I was going to a conference… (Yet more reasons for an academic boycott of Israel).
At the time of this writing, the 7th International Conference of Critical Geography is taking place in Palestine. Together with a few hundred participants from around the world, I was registered for the conference and would give a presentation on planning theory. However, to my big surprise I was not allowed to participate by the Israeli authorities, as I was detained at the Ben Gurion Airport and sent back to Sweden.
Holding a geography conference in Palestine is very interesting for a variety of reasons – from its location in the politically unstable Middle East, to its extraordinary geographical history as a meeting place for cultures, peoples and religions. Some keywords in the discipline of human geography are “borders”, “territory” and “colonialism”; also in this respect, Palestine is a highly pertinent choice of host for a geography conference. Here, these keywords denote not merely fascinating research subjects, but are real and substantial problems for many people, since Palestine still is under occupation by Israel.

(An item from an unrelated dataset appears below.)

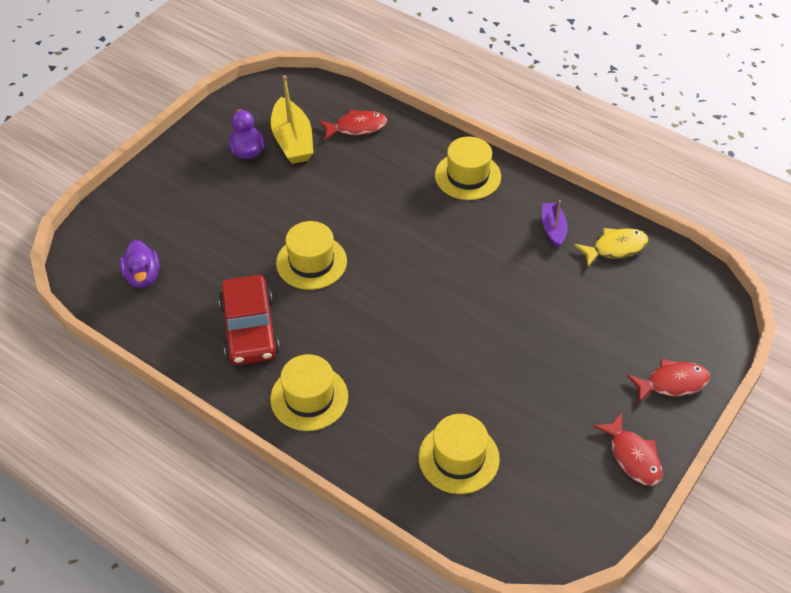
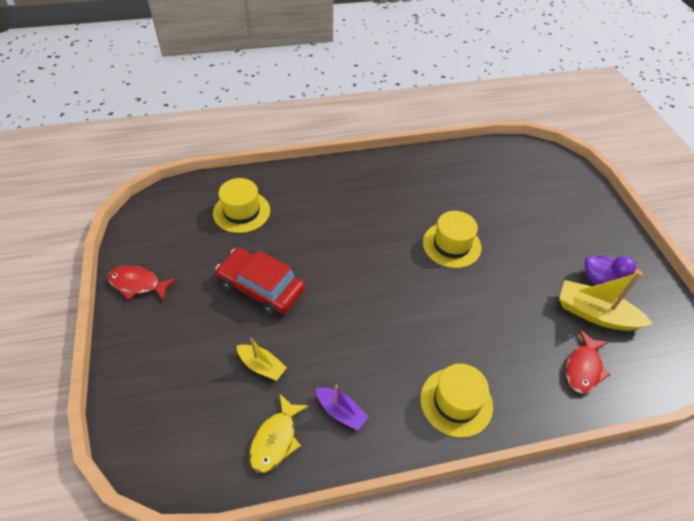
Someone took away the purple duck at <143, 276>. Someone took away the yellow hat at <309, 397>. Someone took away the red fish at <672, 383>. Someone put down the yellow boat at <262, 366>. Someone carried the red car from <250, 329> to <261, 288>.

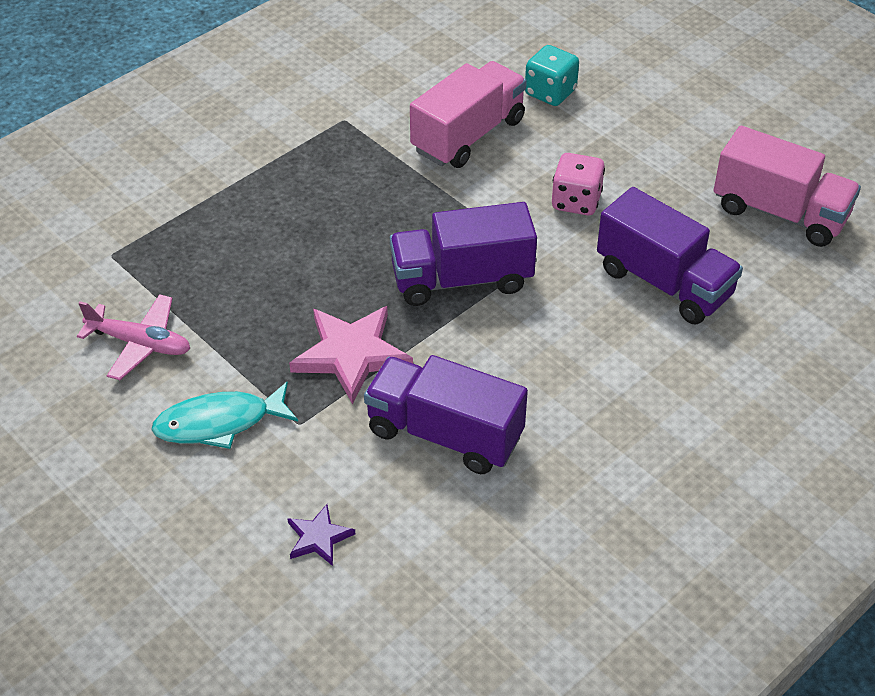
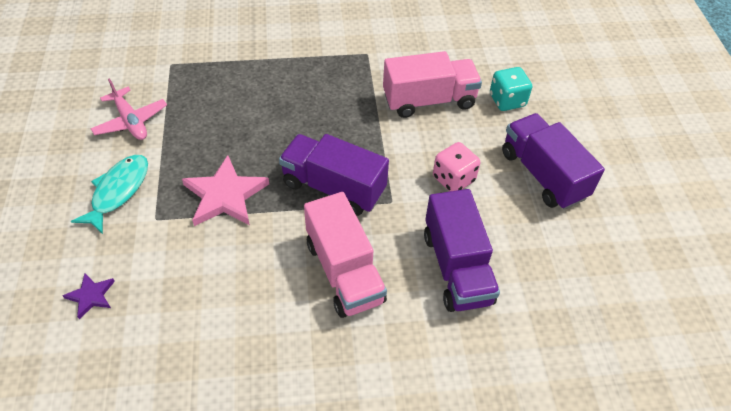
Someone carried the purple truck from <444, 434> to <543, 175>. Someone carried the pink truck from <780, 213> to <344, 272>. Someone rotated the turquoise fish at <219, 423> by 90 degrees clockwise.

On the 24th of July I myself experienced a small piece of this injustice as I was denied entry to Israel. After interrogations and waiting for 6 hours I was informed of being a “security risk”. I find this hard to understand as my only “crime” is having been present at a demonstration in the West Bank in the fall of 2013, and being the partner of an Iranian-‐born medical doctor from Sweden who was denied access when she going for internship at a hospital in Nablus in 2014. Being sent back to Sweden after a day at the airport and a night in custody is of course nothing compared to what the thousands of Palestinians presently in Israeli prisons – many without charges – endure, not to speak of, for instance, the 500 killed children during last year Gaza war. But my case is yet another example of how Israel impedes academic freedom in Palestine. The 7th International Conference of Critical Geography – unlike the previous once being hosted in places like Frankfurt, Mumbai or Mexico City – is directly thwarted by an occupational power on different levels: from generally making the working conditions unbearable for Palestinian academics and people doing research in/on Palestine, to forcing the organisers of this conference to be cautious on information and openness and also directly preventing people from attending the conference (many Arab and Muslim/Middle Eastern colleagues, from countries such as Iran, Malaysia, Pakistan, Lebanon and Iraq could only dream of entering the conference). Not to mention the situation in Gaza, where students need to smuggle in their own books! At the conference I was, as mentioned, going to give a presentation on urban planning and planning theory. And in this respect, it is interesting to see how the Israeli universities and academic society are interwoven with the regime´s actual occupation of Palestine. That universities and research are closely related to government policies we know from all over the world, but in few places do such connections have such dire consequences. In terms of spatial planning and architecture, the universities and the Israeli government are closely related in a number of issues: for example the planning of settlements and the wall,
infrastructure and water management, the allocation of building permits in Jerusalem, as well as physical displacement of people as a colonial strategy. Since the state of Israel continues to ignore international rights and UN resolutions; since it continues relentlessly to attack academic freedom in Palestine in all kinds of ways; since the Israeli universities are so interwoven with the actual occupation, there are no other alternatives than an international academic boycott of Israeli institutions – including academic ones. Just kilometres and miles from where Palestinians are deprived their right to education, the Israeli universities produce the knowledge on how to strengthen the occupation. For the sake of humanity, please join the The Palestinian Campaign for the Academic and Cultural Boycott of Israel at http://pacbi.org/.
Ståle Holgersen, Malmö, Sweden, 28th July 2015.
(Ståle Holgersen is a researcher (post-‐doc) at Institute for Housing Research (IBF), at Uppsala University, Sweden.)